== Task to carry out ==
Line by line, transcribe the data below exactly and pass over the images.

== Supplied information ==
========

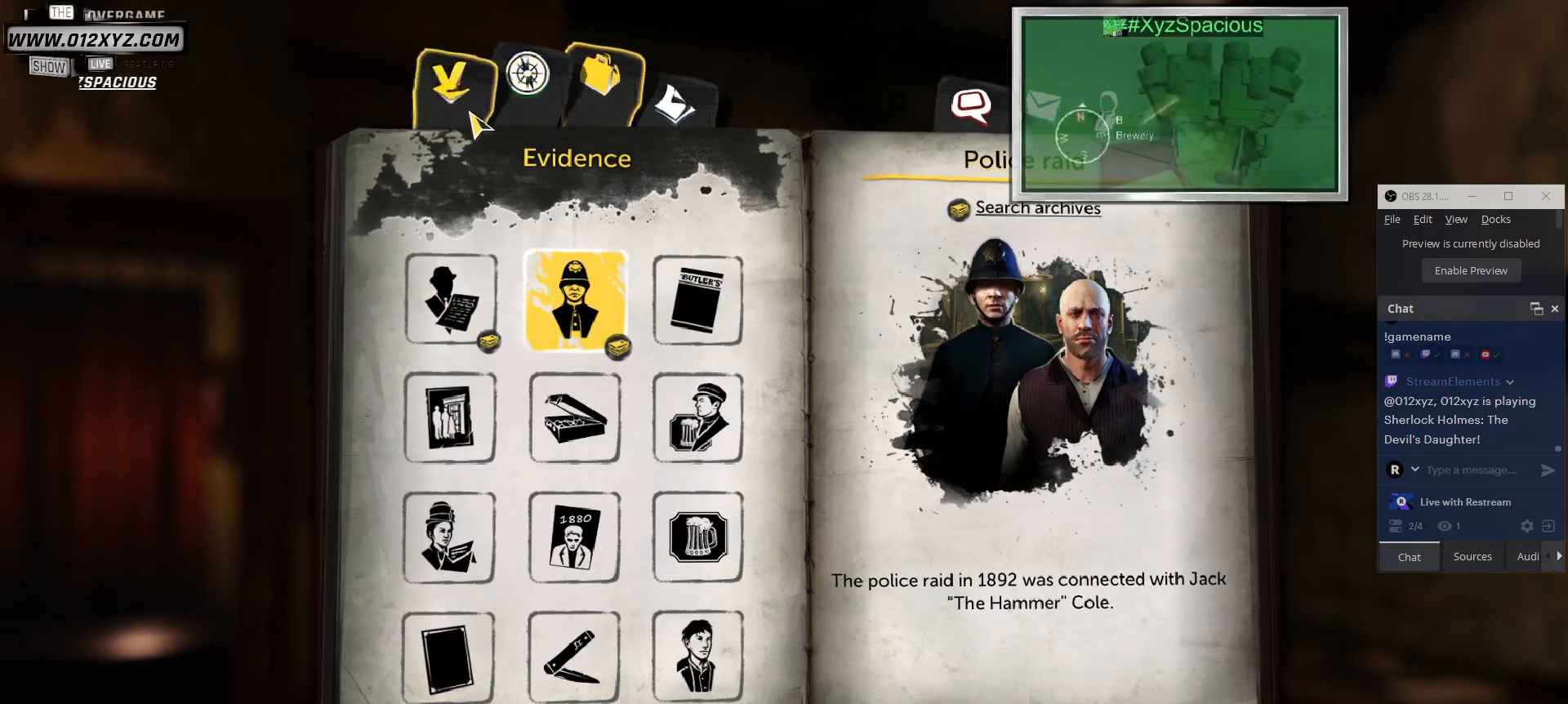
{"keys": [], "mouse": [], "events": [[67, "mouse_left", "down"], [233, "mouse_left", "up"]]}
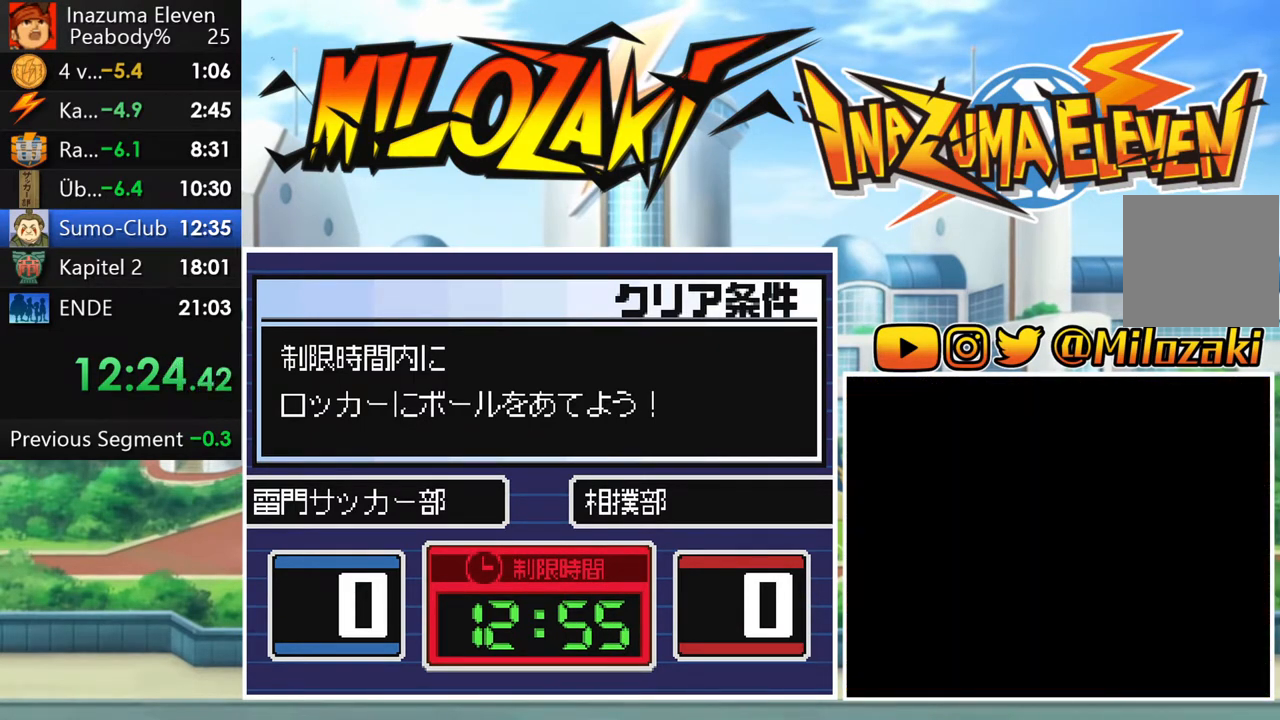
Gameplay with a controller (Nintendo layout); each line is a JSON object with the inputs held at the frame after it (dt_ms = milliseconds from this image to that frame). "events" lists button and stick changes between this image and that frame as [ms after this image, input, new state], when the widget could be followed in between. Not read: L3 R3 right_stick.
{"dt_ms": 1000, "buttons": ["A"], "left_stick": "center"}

========

== Response to the task ==
{"keys": [], "mouse": [], "events": [[67, "mouse_left", "down"], [233, "mouse_left", "up"]]}
Gameplay with a controller (Nintendo layout); each line is a JSON object with the inputs held at the frame after it (dt_ms = milliseconds from this image to that frame). "events" lists button and stick changes between this image and that frame as [ms after this image, input, new state], when the widget could be followed in between. Not read: L3 R3 right_stick.
{"dt_ms": 1000, "buttons": ["A"], "left_stick": "center"}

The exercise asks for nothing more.